— What the task asks —
Every line in the data below that includes "documentclass" belongs in the answer, copied as it stands.

Listed records section start

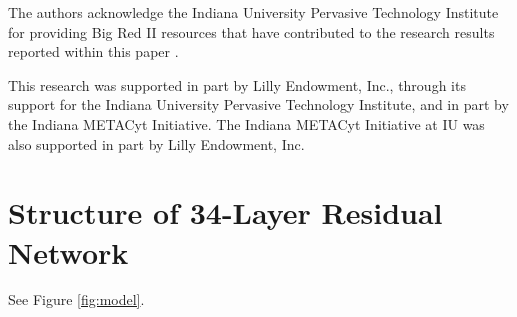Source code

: \begin{acks}

The authors acknowledge the Indiana University Pervasive Technology Institute for providing Big Red II resources that have contributed to the research results reported within this paper \cite{PTI}.

This research was supported in part by Lilly Endowment, Inc., through its support for the Indiana University Pervasive Technology Institute, and in part by the Indiana METACyt Initiative. The Indiana METACyt Initiative at IU was also supported in part by Lilly Endowment, Inc.

\end{acks}

\newpage
\appendix
\section{Structure of 34-Layer Residual Network} \label{app-ResNet}

See Figure \ref{fig:model}.


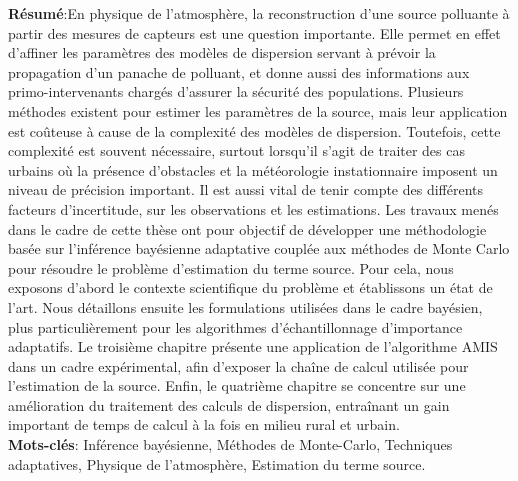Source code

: {\small \textbf{Résumé}:En physique de l’atmosphère, la reconstruction d’une source polluante à partir des mesures de capteurs est une question importante. Elle permet en effet d’affiner les paramètres des modèles de dispersion servant à prévoir la propagation d’un panache de polluant, et donne aussi des informations aux primo-intervenants chargés d’assurer la sécurité des populations.
Plusieurs méthodes existent pour estimer les paramètres de la source, mais leur application est coûteuse à cause de la complexité des modèles de dispersion. Toutefois, cette complexité est souvent nécessaire, surtout lorsqu’il s’agit de traiter des cas urbains où la présence d’obstacles et la météorologie instationnaire imposent un niveau de précision important. Il est aussi vital de tenir compte des différents facteurs d’incertitude, sur les observations et les estimations.
Les travaux menés dans le cadre de cette thèse ont pour objectif de développer une méthodologie basée sur l’inférence bayésienne adaptative couplée aux méthodes de Monte Carlo pour résoudre le problème d’estimation du terme source. Pour cela, nous exposons d’abord le contexte scientifique du problème et établissons un état de l’art. Nous détaillons ensuite les formulations utilisées dans le cadre bayésien, plus particulièrement pour les algorithmes d’échantillonnage d’importance adaptatifs. Le troisième chapitre présente une application de l’algorithme AMIS dans un cadre expérimental, afin d’exposer la chaîne de calcul utilisée pour l’estimation de la source. Enfin, le quatrième chapitre se concentre sur une amélioration du traitement des calculs de dispersion, entraînant un gain important de temps de calcul à la fois en milieu rural et urbain.\\

\textbf{Mots-clés}: Inférence bayésienne, Méthodes de Monte-Carlo, Techniques adaptatives, Physique de l'atmosphère, Estimation du terme source. \\

}

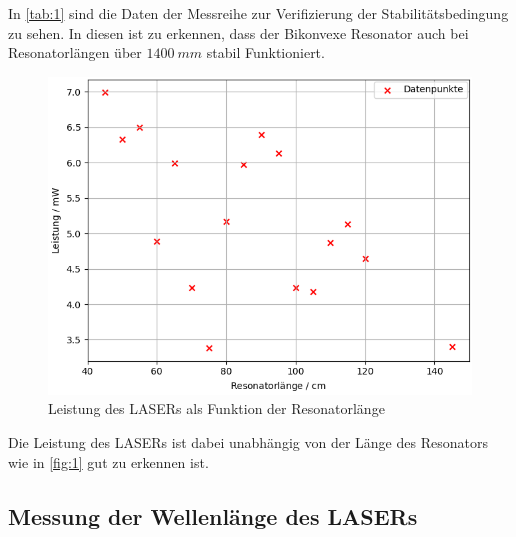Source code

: \noindent
In \autoref{tab:1} sind die Daten der Messreihe zur Verifizierung der Stabilitätsbedingung zu sehen. In diesen ist zu erkennen, dass der Bikonvexe Resonator auch bei Resonatorlängen über $\SI{1400}{mm}$ stabil Funktioniert. 
\begin{figure}[H]
  \centering
  \includegraphics[width=0.6\linewidth]{plots/stab_bed_1.png}
  \caption{Leistung des LASERs als Funktion der Resonatorlänge}
  \label{fig:1}
\end{figure}
\noindent
Die Leistung des LASERs ist dabei unabhängig von der Länge des Resonators wie in \autoref{fig:1} gut zu erkennen ist.
\newpage
\subsection{Messung der Wellenlänge des LASERs}
\newpage
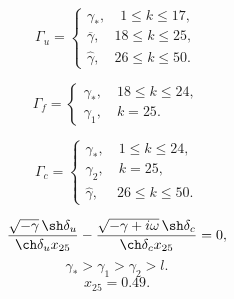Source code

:\documentclass[fullscreen=true, unicode, bookmarks=false]{beamer}
\begin{document}
\begin{frame}

\begin{equation}\label{Gamma_u}
    \Gamma_u =\left\{
                \begin{array}{ll}
                  \gamma_*, \quad 1 \leqslant k \leqslant 17,\\
                  \overline{\gamma}, \quad 18 \leqslant k \leqslant 25,\\
                  \hat{\gamma}, \quad 26 \leqslant k \leqslant 50.
                \end{array}
              \right.
\end{equation}

\vfill

\begin{equation}\label{Gamma_f}
    \Gamma_f =\left\{
                \begin{array}{ll}
                  \gamma_*, \quad 18 \leqslant k \leqslant 24,\\
                  \gamma_1, \quad k = 25.
                \end{array}
              \right.
\end{equation}

\vfill

\begin{equation}\label{Gamma_c}
    \Gamma_c =\left\{
                \begin{array}{ll}
                  \gamma_*, \quad 1 \leqslant k \leqslant 24,\\
                  \gamma_2, \quad k = 25,\\
                  \hat{\gamma}, \; \quad 26 \leqslant k \leqslant 50.
                \end{array}
              \right.
\end{equation}

\vfill

\begin{equation}\label{transcendent_equation_P}
\frac{\sqrt{-\gamma} \, \sh \delta_u}{\ch \delta_u x_{25}} - \frac{\sqrt{-\gamma + i \omega} \, \sh \delta_c}{\ch \delta_c x_{25}} = 0,
\end{equation}
\begin{equation}\label{transcendent_equation_cond}
    \gamma_* > \gamma_1 > \gamma_2 > l.
\end{equation}
$$ x_{25}=0.49. $$

\end{frame}
\end{document}

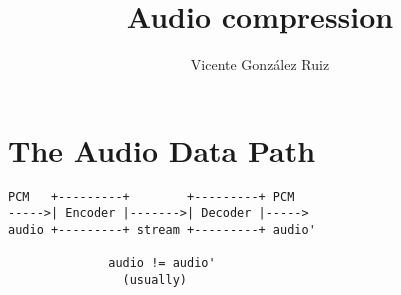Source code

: \title{Audio compression}
\author{Vicente González Ruiz}
\maketitle
\tableofcontents

\section{The Audio Data Path~\cite{sayood2017introduction}}

\begin{verbatim}
PCM   +---------+        +---------+ PCM
----->| Encoder |------->| Decoder |----->
audio +---------+ stream +---------+ audio'

              audio != audio'
                (usually)
\end{verbatim}

\section{}
\section{}
\section{}



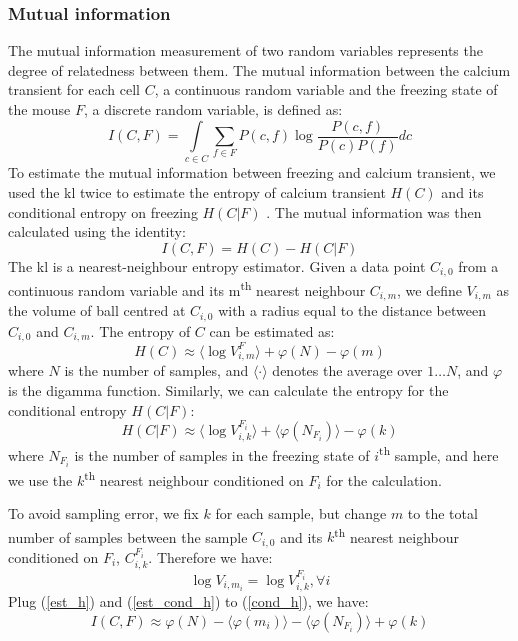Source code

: \subsubsection{Mutual information}

The mutual information measurement of two random variables represents the degree of relatedness between them. The mutual information between the calcium transient for each cell $C$, a continuous random variable and the freezing state of the mouse $F$, a discrete random variable, is defined as:
\begin{equation*}
    I(C, F) = \int\limits_{c \in C} \sum_{f \in F} P(c,f)\log\frac{P(c,f)}{P(c)P(f)}dc
\end{equation*}
To estimate the mutual information between freezing and calcium transient, we used the \gls{kl} twice to estimate the entropy of calcium transient $H(C)$ and its conditional entropy on freezing $H(C|F)$ \citep{ross14, victor02}. The mutual information was then calculated using the identity:
\begin{equation} \label{cond_h}
    I(C, F) = H(C) - H(C|F)
\end{equation}
The \gls{kl} is a nearest-neighbour entropy estimator. Given a data point $C_{i,0}$ from a continuous random variable and its m\textsuperscript{th} nearest neighbour $C_{i,m}$, we define $V_{i,m}$ as the volume of ball centred at $C_{i,0}$ with a radius equal to the distance between $C_{i,0}$ and $C_{i,m}$. The entropy of $C$ can be estimated as:
\begin{equation} \label{est_h}
    H(C) \approx \langle \log V_{i,m}^F\rangle + \varphi(N) - \varphi(m)
\end{equation}
where $N$ is the number of samples, and $\langle\cdot\rangle$ denotes the average over $1\ldots N$, and $\varphi$ is the digamma function. Similarly, we can calculate the entropy for the conditional entropy $H(C|F)$:
\begin{equation} \label{est_cond_h}
    H(C|F) \approx \langle \log V_{i,k}^{F_i} \rangle + \langle \varphi(N_{F_i}) \rangle - \varphi(k)
\end{equation}
where $N_{F_i}$ is the number of samples in the freezing state of $i$\textsuperscript{th} sample, and here we use the $k$\textsuperscript{th} nearest neighbour conditioned on $F_i$ for the calculation.

To avoid sampling error, we fix $k$ for each sample, but change $m$ to the total number of samples between the sample $C_{i,0}$ and its $k$\textsuperscript{th} nearest neighbour conditioned on $F_i$, $C_{i,k}^{F_i}$. Therefore we have:
\begin{equation*}
\log V_{i, m_i} = \log V_{i, k}^{F_i}, \forall i 
\end{equation*}
Plug (\ref{est_h}) and (\ref{est_cond_h}) to (\ref{cond_h}), we have:
\begin{equation*}
    I(C, F) \approx \varphi(N) - \langle\varphi(m_i)\rangle - \langle\varphi(N_{F_i})\rangle + \varphi(k)
\end{equation*}





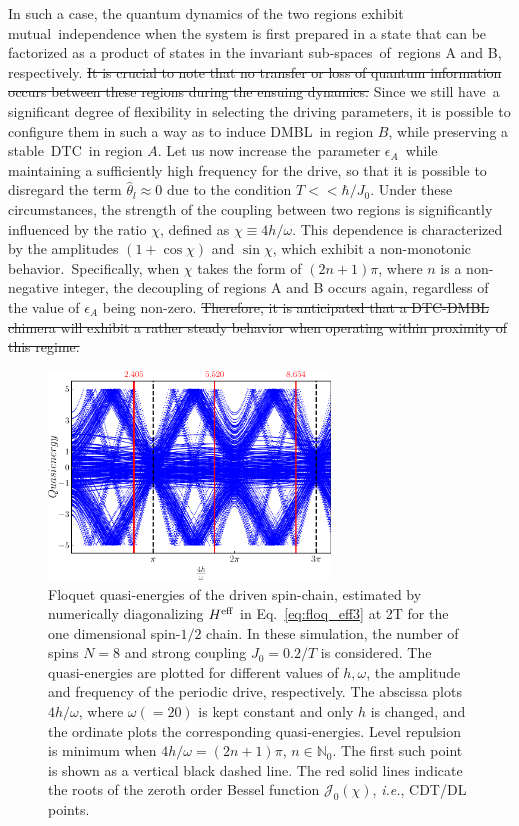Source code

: \documentclass[
nofootinbib,
reprint,
superscriptaddress,
amsmath,amssymb,showkeys,
aps,
prb,
]{revtex4-2}
\begin{document}
	In such a case, the quantum dynamics of the two regions exhibit mutual independence when the system is first prepared in a state that can be factorized as a product of states in the invariant sub-spaces of regions A and B, respectively. \sout{It is crucial to note that no transfer or loss of quantum information occurs between these regions during the ensuing dynamics.}  Since we still have a significant degree of flexibility in selecting the driving parameters, it is possible to configure them in such a way as to induce DMBL in region $B$, while preserving a stable DTC in region $A$. Let us now increase the parameter $\epsilon_A$ while maintaining a sufficiently high frequency for the drive, so that it is possible to disregard the term $\hat{\theta}_l \approx 0$ due to the condition $T<<\hbar/J_0$. Under these circumstances, the strength of the coupling between two regions is significantly influenced by the ratio $\chi$, defined as $\chi\equiv 4h/\omega$. This dependence is characterized by the amplitudes $(1+\cos{\chi})$ and $\sin{\chi}$, which exhibit a non-monotonic behavior. Specifically, when $\chi$ takes the form of $(2n+1)\pi$, where $n$ is a non-negative integer, the decoupling of regions A and B occurs again, regardless of the value of $\epsilon_A$ being non-zero. \sout{Therefore, it is anticipated that a DTC-DMBL chimera will exhibit a rather steady behavior when operating within proximity of this regime.} 	
	\begin{figure}[h!]
		\centering
		\includegraphics[width=7.5cm]{quasienergy_8_lowres.pdf}
		\caption{Floquet quasi-energies of the driven spin-chain,  estimated by numerically diagonalizing $H^{\rm eff}$ in Eq.~\eqref{eq:floq_eff3} at 2T for the one dimensional spin-$1/2$ chain. In these simulation, the number of spins $N=8$ and strong coupling $J_0=0.2/T$ is considered. The quasi-energies are plotted for different values of $h,\omega$, the amplitude and frequency of the periodic drive, respectively.  The abscissa plots ${4h}/{\omega}$, where $\omega( = 20)$ is kept constant and only $h$ is changed, and the ordinate plots the corresponding quasi-energies. Level repulsion is minimum when ${4h}/{\omega} = (2n+1)\pi$, $n\in \mathbb{N}_0$. The first such point is shown as a vertical black dashed line. The red solid lines indicate the roots of the zeroth order Bessel function $\mathcal{J}_0(\chi)$, \textit{i.e.}, CDT/DL points.}
		\label{Fig:quasienergy_new}
	\end{figure}	
\end{document}
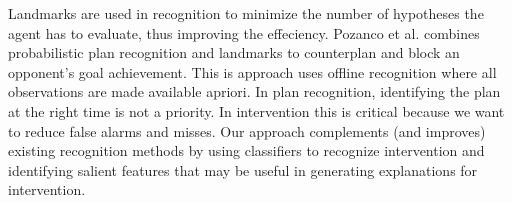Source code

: Landmarks are used in recognition to minimize the number of hypotheses the agent has to evaluate, thus improving the effeciency. Pozanco et al.  combines probabilistic plan recognition and landmarks to counterplan and block an opponent's goal achievement. This is approach uses offline recognition where all observations are made available apriori. In plan recognition, identifying the plan at the right time is not a priority. In intervention this is critical because we want to reduce false alarms and misses. Our approach complements (and improves) existing recognition methods by using classifiers to recognize intervention and identifying salient features that may be useful in generating explanations for intervention.




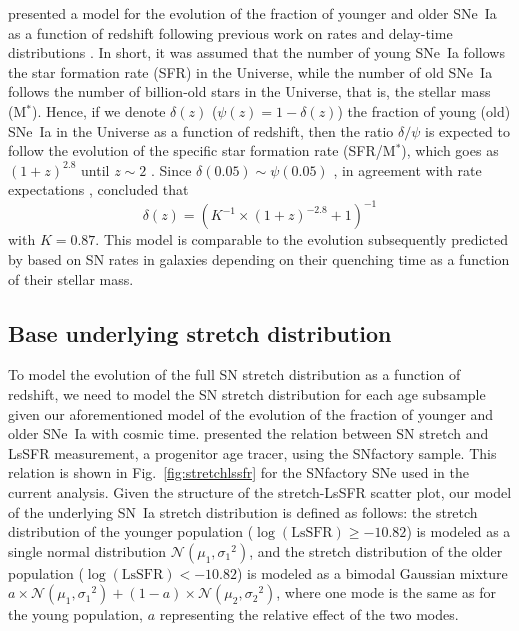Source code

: \documentclass[]{aa}
\begin{document}
\cite{rigault2020} presented a model for the evolution of the fraction of
younger and older SNe~Ia as a function of redshift following previous work on
rates and delay-time distributions \citep[e.g.,][]{mannucci2005,
scannapieco2005, sullivan2006, smith2012, childress2014, maozmannucci2014}. In
short, it was assumed that the number of young SNe~Ia follows the star formation
rate (SFR) in the Universe, while the number of old SNe~Ia follows the number of
billion-old stars in the Universe, that is, the stellar mass (M$^*$). Hence, if
we denote $\delta(z)$ ($\psi(z) = 1-\delta(z)$) the fraction of young (old)
SNe~Ia in the Universe as a function of redshift, then the ratio $\delta/\psi$
is expected to follow the evolution of the specific star formation rate
(SFR/M$^*$), which goes as $(1+z)^{2.8}$ until $z\sim2$
\citep[e.g.,][]{tasca2015}. Since $\delta(0.05) \sim \psi(0.05)$
\citep{rigault2013, rigault2020, wiseman2020}, in agreement with rate
expectations \citep{mannucci2006, rodney2014}, \cite{rigault2020} concluded that
\begin{equation}
    \label{eq:delta}
    \delta(z) = \left( K^{-1} \times (1+z)^{-2.8} +1 \right)^{-1}
\end{equation}
with $K=0.87$. This model is comparable to the evolution subsequently
predicted by \cite{childress2014} based on SN rates in galaxies depending on
their quenching time as a function of their stellar mass.

\subsection{Base underlying stretch distribution}
\label{sec:basemodel}

To model the evolution of the full SN stretch distribution as a function of
redshift, we need to model the SN stretch distribution for each age subsample
given our aforementioned model of the evolution of the fraction of younger and
older SNe~Ia with cosmic time. \cite{rigault2020} presented the relation between
SN stretch and LsSFR measurement, a progenitor age tracer, using the SNfactory
sample. This relation is shown in Fig.~\ref{fig:stretchlssfr} for the SNfactory
SNe used in the current analysis. Given the structure of the stretch-LsSFR
scatter plot, our model of the underlying SN~Ia stretch distribution is defined
as follows: the stretch distribution of the younger population
($\log(\mathrm{LsSFR})\geq-10.82$) is modeled as a single normal distribution
$\mathcal{N}(\mu_1, \sigma_1{}^2)$, and the stretch distribution of the older
population ($\log(\mathrm{LsSFR})<-10.82$) is modeled as a bimodal Gaussian
mixture $a\times \mathcal{N}(\mu_1, \sigma_1{}^2) + (1-a)\times
\mathcal{N}(\mu_2, \sigma_2{}^2)$, where one mode is the same as for the young
population, $a$ representing the relative effect of the two modes.
\end{document}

Listed records section end

— Answer space —
:\documentclass[fullscreen=true, unicode, bookmarks=false]{beamer}
: \documentclass[
: \documentclass[]{aa}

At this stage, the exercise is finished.